Yes, complete no on a module parameter to disable locking.

Jason
Leon Romanovsky March 12, 2020, 5:26 p.m. UTC | #3
On Thu, Mar 12, 2020 at 01:04:05PM -0400, Andrew Boyer wrote:
> What would you say to a per-process env variable to disable locking in a userspace provider?

We have thread-domain concept in libibverbs to achieve lockless flows.
https://github.com/linux-rdma/rdma-core/blob/master/libibverbs/man/ibv_alloc_td.3

BTW, please don't use top-posting.

Thanks

>
> -Andrew
>
> > On Mar 12, 2020, at 1:02 PM, Jason Gunthorpe <jgg@ziepe.ca> wrote:
> >
> > On Thu, Mar 12, 2020 at 11:26:40AM +0200, Leon Romanovsky wrote:
> >> On Thu, Mar 12, 2020 at 03:48:10PM +0800, Weihang Li wrote:
> >>> From: Jiaran Zhang <zhangjiaran@huawei.com>
> >>>
> >>> In some scenarios, ULP can ensure that there is no concurrency when
> >>> processing io, thus lock free can be used to improve performance.

● SET TASKS:
[1] Determine whether each statement below agrees with the excerpt on disabling locking, answering yes or no and quoting the deciding words. (a) Leon Romanovsky refers to a thread-domain concept in libibverbs for lockless flows. (b) Andrew Boyer proposes a module parameter to disable locking. (c) Leon Romanovsky asks that top-posting not be used.
[2] According to the excerpt on disabling locking, what can ULP ensure in some scenarios?
The rows come from a separate source that is unrelated to the excerpt on disabling locking.

● RECORD EXTRACTS:
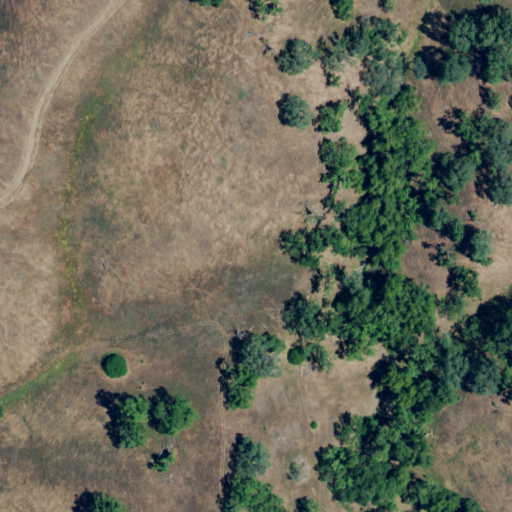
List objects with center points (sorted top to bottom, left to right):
road: (44, 90)
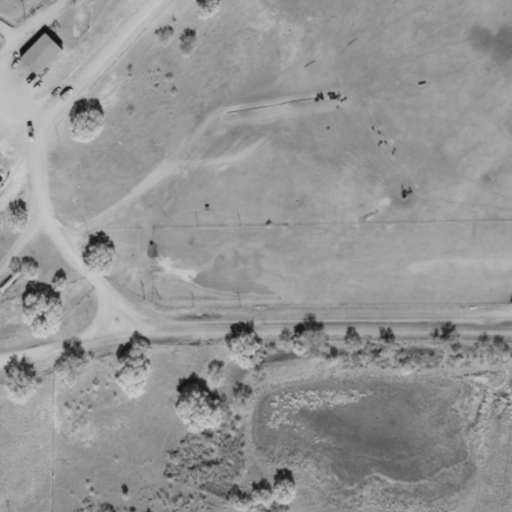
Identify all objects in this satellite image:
building: (35, 54)
road: (254, 329)
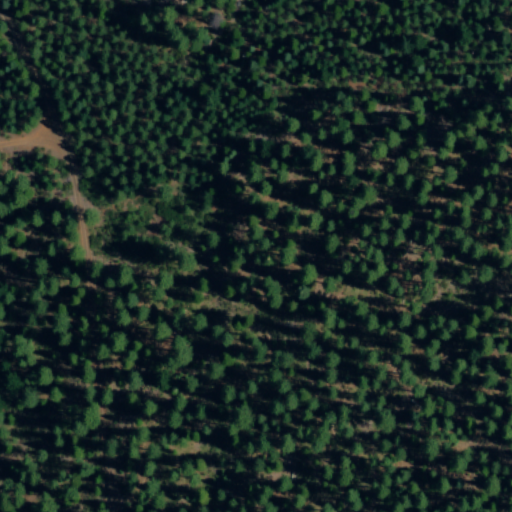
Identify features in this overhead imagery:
road: (80, 255)
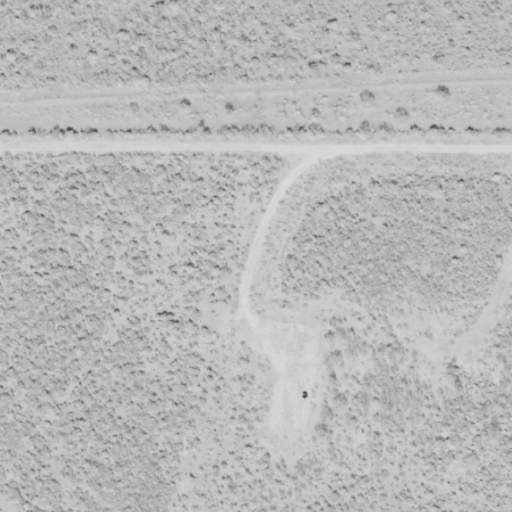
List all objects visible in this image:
road: (256, 205)
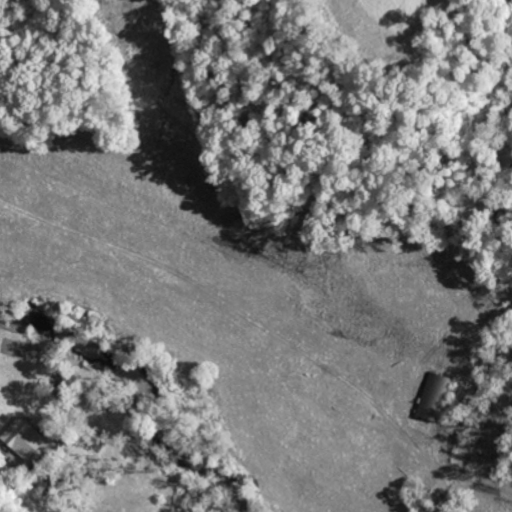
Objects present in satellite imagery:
building: (24, 439)
road: (42, 484)
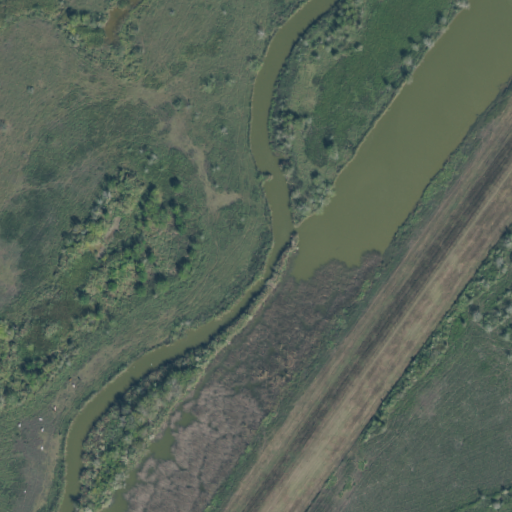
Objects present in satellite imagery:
road: (389, 341)
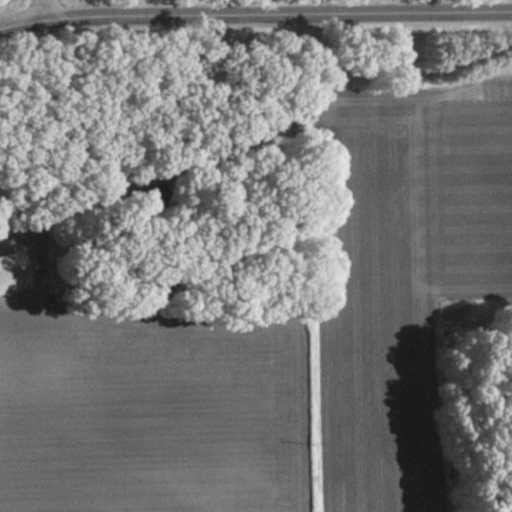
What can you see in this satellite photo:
road: (23, 7)
road: (264, 12)
road: (8, 16)
road: (139, 137)
building: (14, 274)
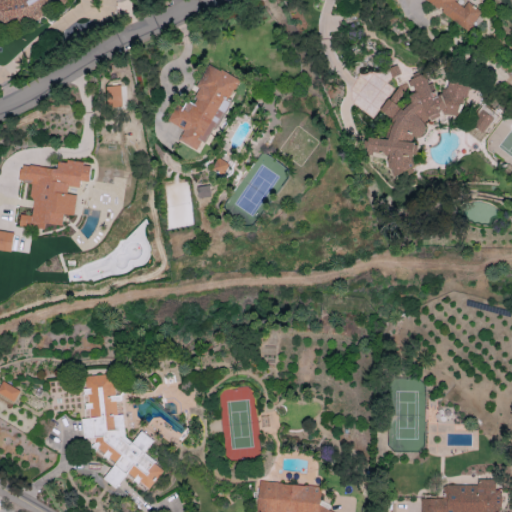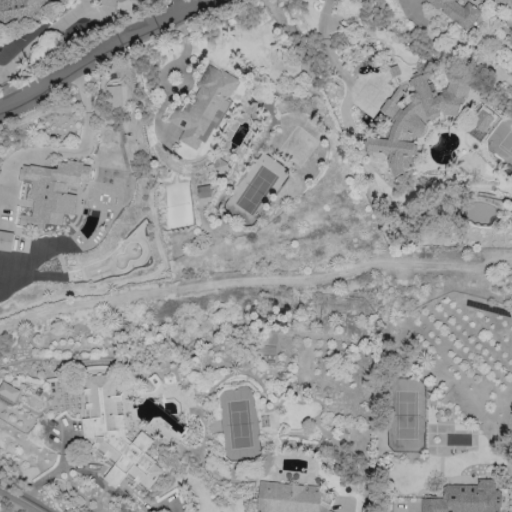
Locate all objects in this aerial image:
road: (180, 7)
building: (24, 10)
building: (457, 11)
road: (70, 17)
road: (323, 17)
road: (105, 47)
road: (343, 76)
road: (6, 86)
building: (113, 96)
building: (203, 106)
building: (413, 118)
building: (481, 121)
road: (77, 155)
building: (52, 191)
building: (203, 191)
building: (6, 239)
road: (255, 282)
building: (9, 390)
building: (116, 434)
road: (85, 471)
building: (465, 498)
road: (19, 499)
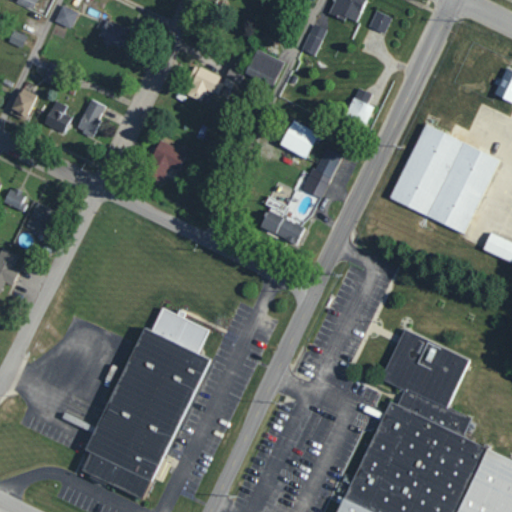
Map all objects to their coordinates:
building: (27, 3)
building: (347, 8)
road: (485, 12)
road: (147, 13)
building: (66, 16)
building: (380, 21)
building: (113, 34)
building: (17, 38)
building: (314, 39)
road: (29, 61)
building: (265, 66)
building: (50, 73)
building: (233, 76)
building: (202, 83)
building: (505, 85)
building: (23, 103)
building: (360, 106)
building: (57, 116)
building: (90, 117)
road: (262, 118)
building: (298, 138)
building: (164, 160)
building: (322, 172)
building: (443, 178)
road: (97, 189)
building: (15, 198)
road: (155, 213)
building: (39, 217)
building: (281, 227)
building: (498, 247)
road: (326, 255)
building: (7, 267)
road: (351, 312)
road: (219, 393)
park: (504, 393)
building: (146, 404)
road: (290, 434)
building: (424, 444)
road: (69, 478)
road: (13, 505)
road: (225, 505)
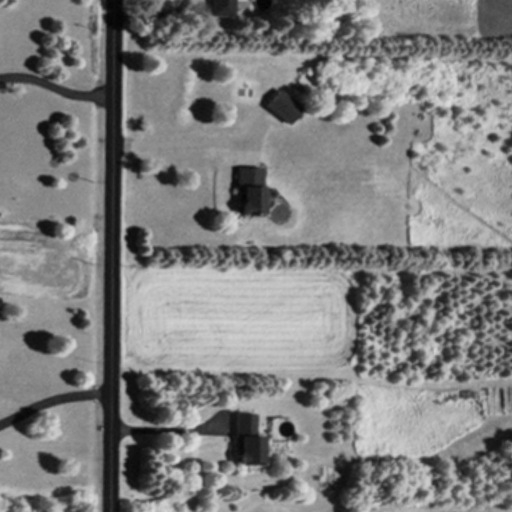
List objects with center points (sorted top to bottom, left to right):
building: (213, 10)
road: (55, 90)
building: (278, 110)
road: (177, 142)
building: (244, 195)
road: (111, 256)
road: (52, 400)
road: (166, 429)
building: (241, 441)
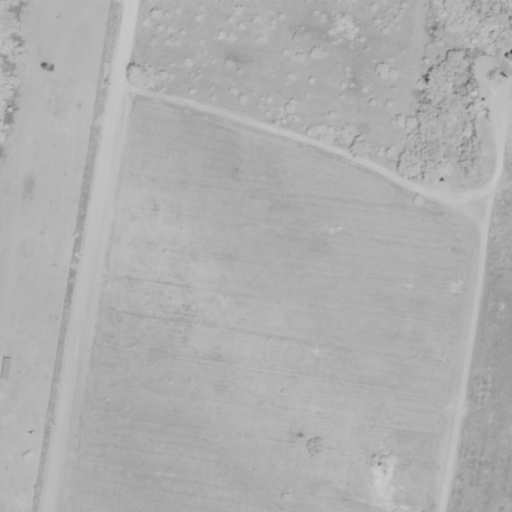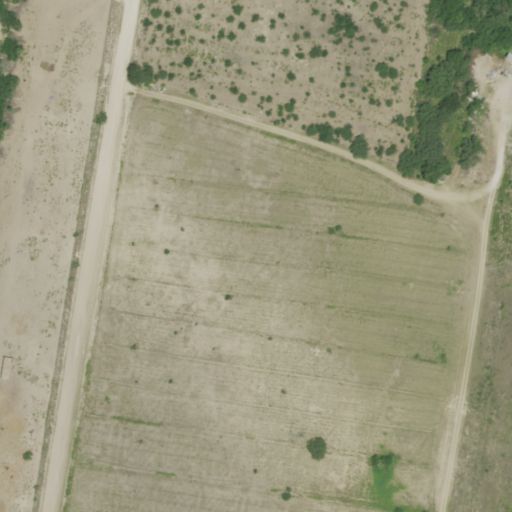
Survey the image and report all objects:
road: (462, 109)
road: (89, 295)
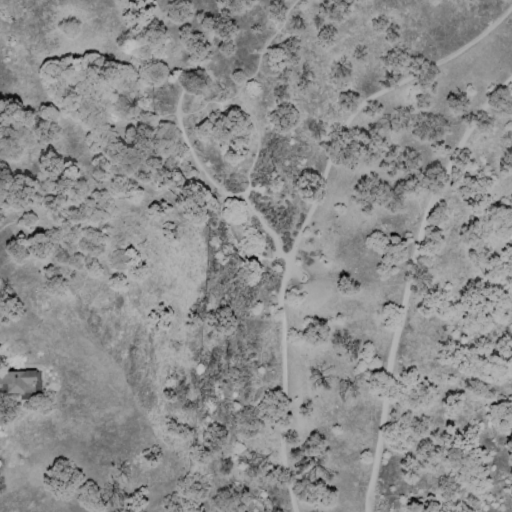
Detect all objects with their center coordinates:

● SOLUTIONS TO THE TASKS:
[1]
(a) Yes: "We have thread-domain concept in libibverbs to achieve lockless flows."
(b) No: "What would you say to a per-process env variable to disable locking in a userspace provider?"
(c) Yes: "BTW, please don't use top-posting."

[2] ULP can ensure that there is no concurrency when processing io.